Again, this speaks to our framework of what justice means and who we take our theology and jurisprudence from. Creed and jurisprudence have been influenced by this such as the contemporary Sunni belief that it’s not allowed to rise up against a Muslim leader if he establishes prayer. If that’s the case, then Imam Zayd (SA), Abu Hanifah (RH) and Malik (RH) were not on the “Sunnah,” which would be an outrageous proposition indeed.
There are some contemporary scholars that have been brave enough to discuss such issues. Of course, they too have been labeled as being “Rafidi” as Ash-Shafi’i (RH), An-Nasa’i (RH), At-Tabari (RH) and others were labeled by intellectual terrorists.
Shaykh Muhammad ibn Yahya An-Ninowy is one such who calls into question Marwan ibn Al-Hakam and the “Ummawi media,” which facilitated the murder of Imam Al-Husayn bin Ali (SA).

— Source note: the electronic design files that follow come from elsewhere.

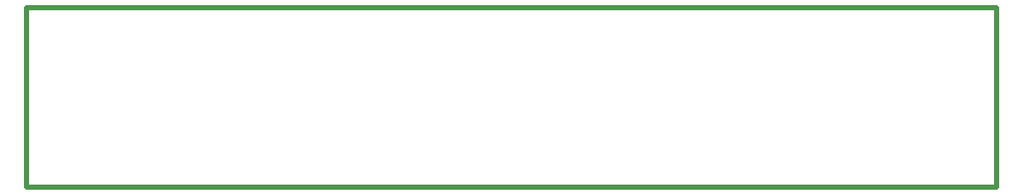
<source format=gbo>
G04 Layer: BottomSilkscreenLayer*
G04 EasyEDA v6.4.31, 2022-02-20 19:53:06*
G04 ab3af4ecd5ab4803ab176bb446d861a8,e2c35ec14d3a475c8af15a16e8970ea9,10*
G04 Gerber Generator version 0.2*
G04 Scale: 100 percent, Rotated: No, Reflected: No *
G04 Dimensions in millimeters *
G04 leading zeros omitted , absolute positions ,4 integer and 5 decimal *
%FSLAX45Y45*%
%MOMM*%

%ADD12C,0.5000*%

%LPD*%
D12*
X750011Y-460502D02*
G01*
X10350017Y-460502D01*
X10350017Y-2239492D01*
X750011Y-2239492D01*
X750011Y-460502D01*
M02*

</source>
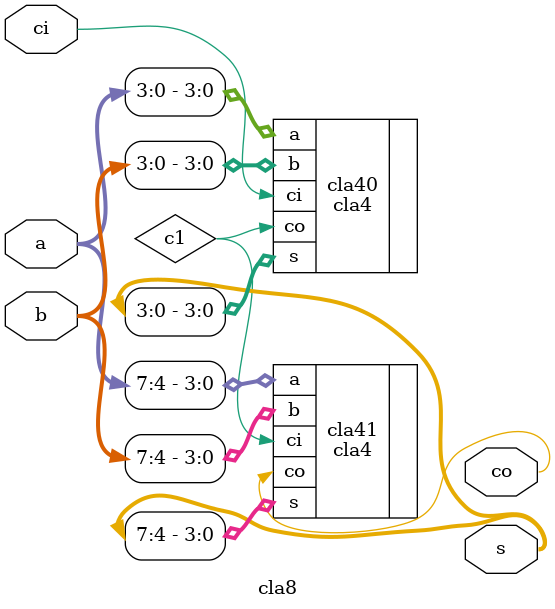
<source format=v>
module cla8 (a, b, ci, s, co);
	
	input [7:0]	a, b;	// 8bits input ports
	input 		ci;	// input port
	output [7:0] s;	// 8bits output port
	output 		co; 	// output port
	
	wire c1;
		
	cla4 	cla40(.a(a[3:0]), .b(b[3:0]), .ci(ci), .co(c1), .s(s[3:0])); // Instance 4bits carry lookahead adder
	cla4	cla41(.a(a[7:4]), .b(b[7:4]), .ci(c1), .co(co), .s(s[7:4])); // Instance 4bits carry lookahead adder
			
endmodule

</source>
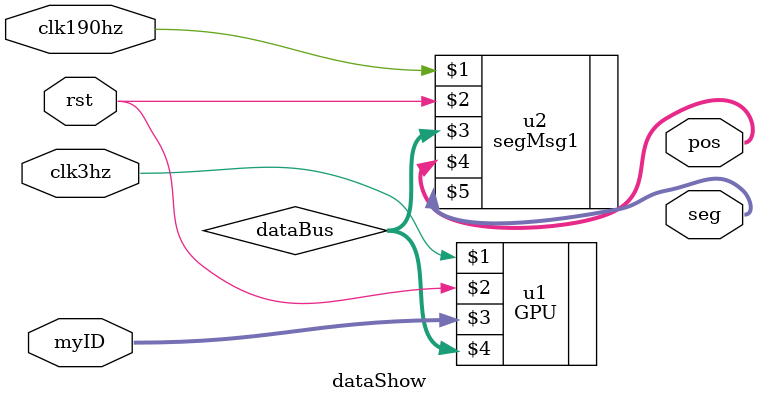
<source format=v>
`timescale 1ns / 1ps

module dataShow(
    input clk190hz,
    input clk3hz,
    input rst,
    input [31:0] myID,
    output [3:0] pos,
    output [7:0] seg
    );
    
    wire [15:0] dataBus;
    GPU     u1(clk3hz, rst, myID, dataBus);
    segMsg1 u2(clk190hz, rst, dataBus, pos, seg);
endmodule

</source>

Other thinkers along this line who critically analysis this history, in particular, the role of Mu’awiyah in the early fitnah in the Ummah, are Dr. Adnan Ibrahim, Dr. Hasan Farhan Al-Maliki and Dr. Ahmad Al-Kubaysi.
Insha’Allah, I will continue this subject in regards to ahadeeth that contradict that the Qur’an and how they relate to this early era of Islamic history that contained much political fitnah and jockeying.